— SET TASK —
Pick out every line of the material that contains the string "position". Case counts.

— DATA SUPPLIED —
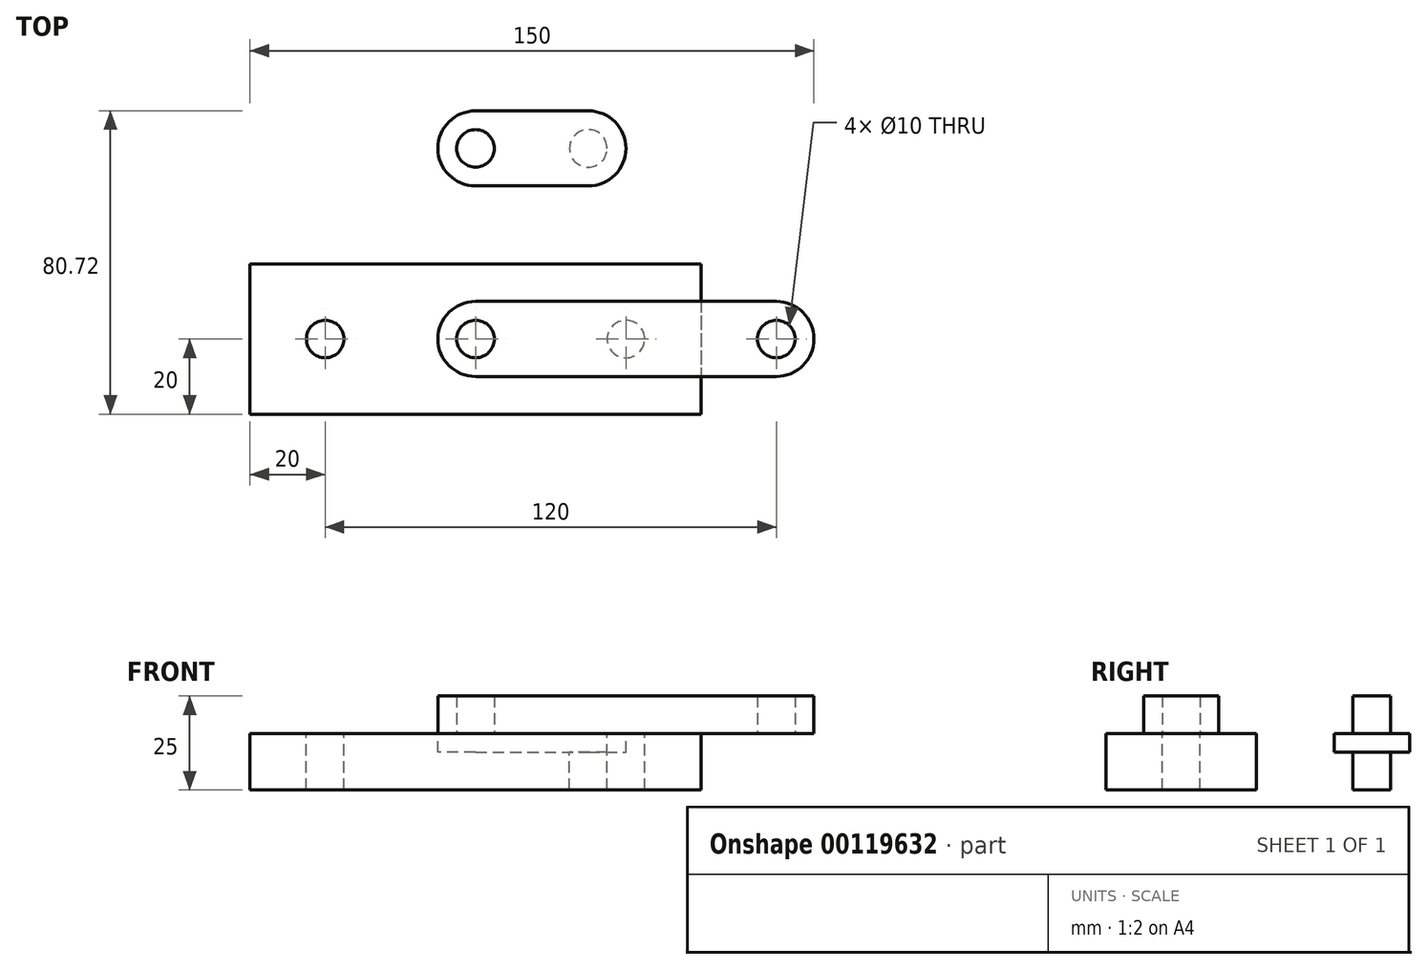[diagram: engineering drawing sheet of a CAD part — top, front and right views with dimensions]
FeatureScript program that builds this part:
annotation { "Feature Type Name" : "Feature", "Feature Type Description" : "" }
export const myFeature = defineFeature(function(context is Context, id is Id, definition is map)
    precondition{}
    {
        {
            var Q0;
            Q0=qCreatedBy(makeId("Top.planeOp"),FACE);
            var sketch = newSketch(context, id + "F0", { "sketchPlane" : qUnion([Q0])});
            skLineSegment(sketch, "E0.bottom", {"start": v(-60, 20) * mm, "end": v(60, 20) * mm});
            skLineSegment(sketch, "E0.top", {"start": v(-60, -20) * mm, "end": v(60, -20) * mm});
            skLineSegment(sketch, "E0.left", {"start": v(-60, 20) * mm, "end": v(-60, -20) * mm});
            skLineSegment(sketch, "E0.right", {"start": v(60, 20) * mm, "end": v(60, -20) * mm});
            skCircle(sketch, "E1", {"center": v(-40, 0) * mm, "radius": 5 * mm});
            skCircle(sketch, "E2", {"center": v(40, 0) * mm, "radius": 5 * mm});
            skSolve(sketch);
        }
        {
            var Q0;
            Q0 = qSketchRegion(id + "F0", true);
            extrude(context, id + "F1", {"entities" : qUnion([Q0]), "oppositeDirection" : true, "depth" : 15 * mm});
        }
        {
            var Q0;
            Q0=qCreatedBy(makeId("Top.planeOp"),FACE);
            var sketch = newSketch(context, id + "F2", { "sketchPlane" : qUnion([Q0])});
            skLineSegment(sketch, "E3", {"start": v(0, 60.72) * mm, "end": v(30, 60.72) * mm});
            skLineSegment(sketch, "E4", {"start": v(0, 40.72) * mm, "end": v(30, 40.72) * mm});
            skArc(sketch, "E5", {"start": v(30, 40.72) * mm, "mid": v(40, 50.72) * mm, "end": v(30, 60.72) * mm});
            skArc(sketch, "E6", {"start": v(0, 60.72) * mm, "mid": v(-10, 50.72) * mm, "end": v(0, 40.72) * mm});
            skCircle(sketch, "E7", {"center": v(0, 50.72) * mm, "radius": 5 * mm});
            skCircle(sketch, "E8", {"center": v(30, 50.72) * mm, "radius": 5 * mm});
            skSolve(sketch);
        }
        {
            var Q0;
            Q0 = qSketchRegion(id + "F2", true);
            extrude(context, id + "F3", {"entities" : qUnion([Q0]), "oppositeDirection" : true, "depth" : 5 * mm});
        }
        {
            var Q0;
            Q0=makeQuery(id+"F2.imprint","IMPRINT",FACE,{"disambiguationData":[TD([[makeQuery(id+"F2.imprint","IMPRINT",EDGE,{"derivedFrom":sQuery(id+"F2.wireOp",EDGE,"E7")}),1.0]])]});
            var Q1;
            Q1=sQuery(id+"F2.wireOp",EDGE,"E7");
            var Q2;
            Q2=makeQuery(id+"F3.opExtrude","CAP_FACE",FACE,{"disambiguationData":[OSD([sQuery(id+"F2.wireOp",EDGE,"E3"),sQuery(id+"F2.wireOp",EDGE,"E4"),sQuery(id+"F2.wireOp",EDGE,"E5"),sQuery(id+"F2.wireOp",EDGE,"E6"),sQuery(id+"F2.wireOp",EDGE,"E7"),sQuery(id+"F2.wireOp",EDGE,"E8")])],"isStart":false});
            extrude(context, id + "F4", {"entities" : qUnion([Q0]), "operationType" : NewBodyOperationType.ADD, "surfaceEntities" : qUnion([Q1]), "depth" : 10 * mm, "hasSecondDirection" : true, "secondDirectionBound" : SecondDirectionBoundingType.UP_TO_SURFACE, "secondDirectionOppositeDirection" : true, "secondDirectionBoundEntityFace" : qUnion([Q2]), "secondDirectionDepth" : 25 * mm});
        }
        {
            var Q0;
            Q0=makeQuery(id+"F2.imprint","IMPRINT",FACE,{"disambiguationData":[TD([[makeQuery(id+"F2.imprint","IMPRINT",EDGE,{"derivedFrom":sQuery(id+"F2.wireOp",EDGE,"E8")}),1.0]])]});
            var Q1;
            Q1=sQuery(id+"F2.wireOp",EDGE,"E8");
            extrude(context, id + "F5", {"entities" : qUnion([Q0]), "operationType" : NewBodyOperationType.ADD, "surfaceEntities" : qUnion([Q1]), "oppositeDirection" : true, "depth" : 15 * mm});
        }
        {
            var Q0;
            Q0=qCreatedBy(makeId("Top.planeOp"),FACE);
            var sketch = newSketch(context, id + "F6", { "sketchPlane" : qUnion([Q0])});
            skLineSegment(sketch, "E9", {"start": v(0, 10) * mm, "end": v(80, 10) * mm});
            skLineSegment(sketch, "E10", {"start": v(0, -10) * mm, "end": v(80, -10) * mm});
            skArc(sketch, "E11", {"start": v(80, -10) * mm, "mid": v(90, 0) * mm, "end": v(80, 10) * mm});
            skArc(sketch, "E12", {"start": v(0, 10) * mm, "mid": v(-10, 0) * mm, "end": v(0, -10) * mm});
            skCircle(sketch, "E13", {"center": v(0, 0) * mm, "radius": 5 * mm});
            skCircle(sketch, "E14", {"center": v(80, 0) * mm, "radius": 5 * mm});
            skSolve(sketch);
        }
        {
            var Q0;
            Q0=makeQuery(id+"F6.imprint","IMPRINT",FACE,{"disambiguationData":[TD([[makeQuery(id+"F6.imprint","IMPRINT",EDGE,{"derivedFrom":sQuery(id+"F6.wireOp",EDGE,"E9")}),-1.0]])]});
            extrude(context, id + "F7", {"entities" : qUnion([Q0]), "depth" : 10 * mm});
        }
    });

...

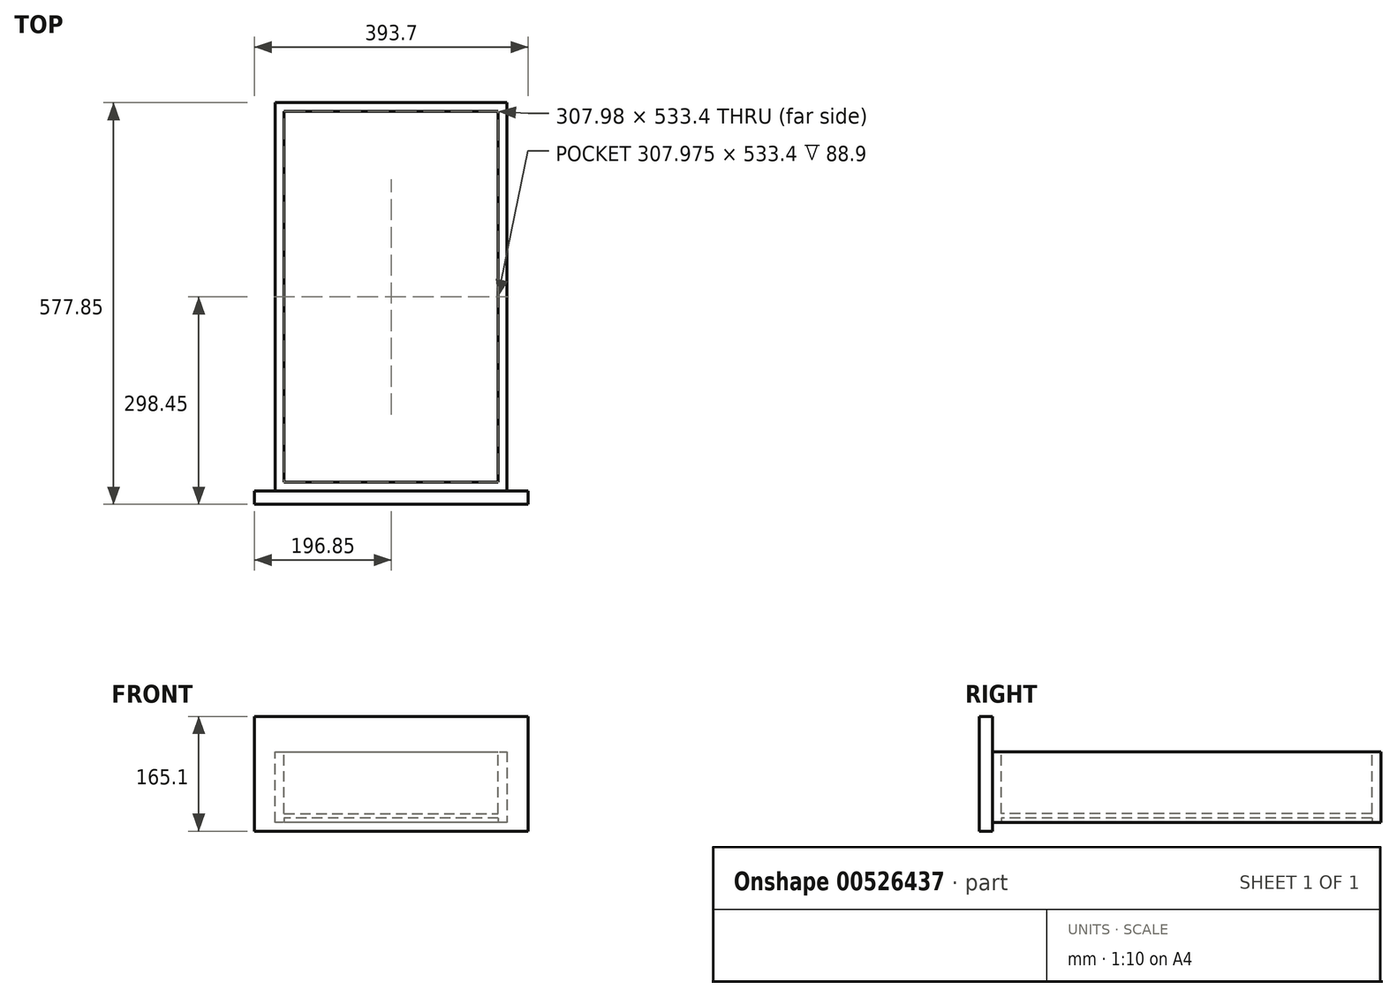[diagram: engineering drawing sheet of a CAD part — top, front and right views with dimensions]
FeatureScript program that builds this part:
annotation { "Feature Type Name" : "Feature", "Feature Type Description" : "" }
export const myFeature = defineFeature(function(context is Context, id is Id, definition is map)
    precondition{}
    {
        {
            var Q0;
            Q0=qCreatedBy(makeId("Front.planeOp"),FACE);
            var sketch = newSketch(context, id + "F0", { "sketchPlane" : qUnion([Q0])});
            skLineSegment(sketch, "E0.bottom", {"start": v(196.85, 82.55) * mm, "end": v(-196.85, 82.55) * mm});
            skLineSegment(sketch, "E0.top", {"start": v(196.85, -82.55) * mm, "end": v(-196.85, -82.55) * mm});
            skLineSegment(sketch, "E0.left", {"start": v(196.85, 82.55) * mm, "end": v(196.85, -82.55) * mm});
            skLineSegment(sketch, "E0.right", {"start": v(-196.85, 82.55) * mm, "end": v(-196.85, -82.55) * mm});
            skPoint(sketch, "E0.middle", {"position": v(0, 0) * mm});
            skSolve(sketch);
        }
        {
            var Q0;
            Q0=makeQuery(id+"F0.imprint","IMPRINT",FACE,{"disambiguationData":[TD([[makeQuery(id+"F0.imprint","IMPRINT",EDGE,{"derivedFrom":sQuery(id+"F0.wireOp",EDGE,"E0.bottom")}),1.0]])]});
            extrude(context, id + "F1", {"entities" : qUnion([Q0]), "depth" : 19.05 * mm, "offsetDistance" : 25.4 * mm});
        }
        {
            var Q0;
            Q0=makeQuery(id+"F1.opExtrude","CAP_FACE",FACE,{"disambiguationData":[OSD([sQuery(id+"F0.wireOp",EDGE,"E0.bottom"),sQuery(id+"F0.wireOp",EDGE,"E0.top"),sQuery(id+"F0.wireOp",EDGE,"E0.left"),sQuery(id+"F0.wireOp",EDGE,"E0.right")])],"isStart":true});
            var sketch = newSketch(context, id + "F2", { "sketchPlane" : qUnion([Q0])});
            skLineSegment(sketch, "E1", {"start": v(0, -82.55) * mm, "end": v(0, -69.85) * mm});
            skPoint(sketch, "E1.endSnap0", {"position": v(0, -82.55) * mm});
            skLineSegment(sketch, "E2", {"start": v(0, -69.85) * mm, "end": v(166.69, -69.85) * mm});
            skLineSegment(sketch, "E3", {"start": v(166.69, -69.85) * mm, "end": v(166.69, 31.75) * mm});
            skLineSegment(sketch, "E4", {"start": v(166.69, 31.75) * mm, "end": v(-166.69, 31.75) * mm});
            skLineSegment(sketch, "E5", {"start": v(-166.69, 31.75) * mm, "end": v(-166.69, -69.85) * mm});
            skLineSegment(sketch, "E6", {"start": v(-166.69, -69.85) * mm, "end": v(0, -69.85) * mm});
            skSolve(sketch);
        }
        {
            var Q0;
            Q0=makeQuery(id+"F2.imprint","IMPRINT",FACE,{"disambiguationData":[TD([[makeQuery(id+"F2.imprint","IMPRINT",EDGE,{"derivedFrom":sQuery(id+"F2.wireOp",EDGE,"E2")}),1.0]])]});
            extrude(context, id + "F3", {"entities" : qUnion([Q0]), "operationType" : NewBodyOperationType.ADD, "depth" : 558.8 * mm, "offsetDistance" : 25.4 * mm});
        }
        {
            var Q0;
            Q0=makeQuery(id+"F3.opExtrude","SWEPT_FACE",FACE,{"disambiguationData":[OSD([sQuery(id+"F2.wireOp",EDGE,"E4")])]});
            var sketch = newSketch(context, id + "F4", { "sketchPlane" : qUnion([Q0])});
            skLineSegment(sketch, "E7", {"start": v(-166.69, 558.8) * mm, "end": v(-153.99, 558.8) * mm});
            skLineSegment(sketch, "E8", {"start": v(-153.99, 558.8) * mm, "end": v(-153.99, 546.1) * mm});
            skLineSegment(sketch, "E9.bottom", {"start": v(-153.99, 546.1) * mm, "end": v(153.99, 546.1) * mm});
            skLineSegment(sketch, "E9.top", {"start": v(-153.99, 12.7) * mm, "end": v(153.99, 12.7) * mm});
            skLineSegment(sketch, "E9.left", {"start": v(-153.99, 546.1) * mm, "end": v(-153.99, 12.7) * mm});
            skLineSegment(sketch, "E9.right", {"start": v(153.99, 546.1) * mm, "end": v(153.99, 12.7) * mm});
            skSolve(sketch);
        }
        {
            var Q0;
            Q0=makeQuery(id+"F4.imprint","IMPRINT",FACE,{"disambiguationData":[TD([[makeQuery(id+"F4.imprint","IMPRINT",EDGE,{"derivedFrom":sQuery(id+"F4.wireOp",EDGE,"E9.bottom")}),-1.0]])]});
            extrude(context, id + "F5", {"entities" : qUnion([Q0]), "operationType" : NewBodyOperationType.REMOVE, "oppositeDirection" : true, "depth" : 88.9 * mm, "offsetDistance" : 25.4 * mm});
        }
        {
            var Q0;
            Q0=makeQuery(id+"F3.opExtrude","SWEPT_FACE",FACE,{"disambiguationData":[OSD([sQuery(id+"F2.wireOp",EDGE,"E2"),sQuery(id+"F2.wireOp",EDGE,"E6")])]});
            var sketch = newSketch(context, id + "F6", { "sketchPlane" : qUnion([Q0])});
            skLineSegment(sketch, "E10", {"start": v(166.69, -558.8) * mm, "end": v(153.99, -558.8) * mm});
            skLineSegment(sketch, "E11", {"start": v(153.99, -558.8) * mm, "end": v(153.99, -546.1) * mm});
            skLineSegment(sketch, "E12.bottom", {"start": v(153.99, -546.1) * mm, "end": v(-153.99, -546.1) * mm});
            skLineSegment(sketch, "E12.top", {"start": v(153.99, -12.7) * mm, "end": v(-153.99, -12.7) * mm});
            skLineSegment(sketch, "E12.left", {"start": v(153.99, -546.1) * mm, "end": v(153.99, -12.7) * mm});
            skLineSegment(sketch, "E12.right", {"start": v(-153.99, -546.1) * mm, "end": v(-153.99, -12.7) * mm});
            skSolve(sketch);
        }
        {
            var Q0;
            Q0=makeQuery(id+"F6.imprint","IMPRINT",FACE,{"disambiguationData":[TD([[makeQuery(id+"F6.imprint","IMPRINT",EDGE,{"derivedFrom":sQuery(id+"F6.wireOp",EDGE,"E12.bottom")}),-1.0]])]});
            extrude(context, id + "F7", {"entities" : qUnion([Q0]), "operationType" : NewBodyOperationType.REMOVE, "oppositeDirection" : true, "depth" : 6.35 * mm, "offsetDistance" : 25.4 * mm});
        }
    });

— THE RESULT —
            skPoint(sketch, "E0.middle", {"position": v(0, 0) * mm});
            skPoint(sketch, "E1.endSnap0", {"position": v(0, -82.55) * mm});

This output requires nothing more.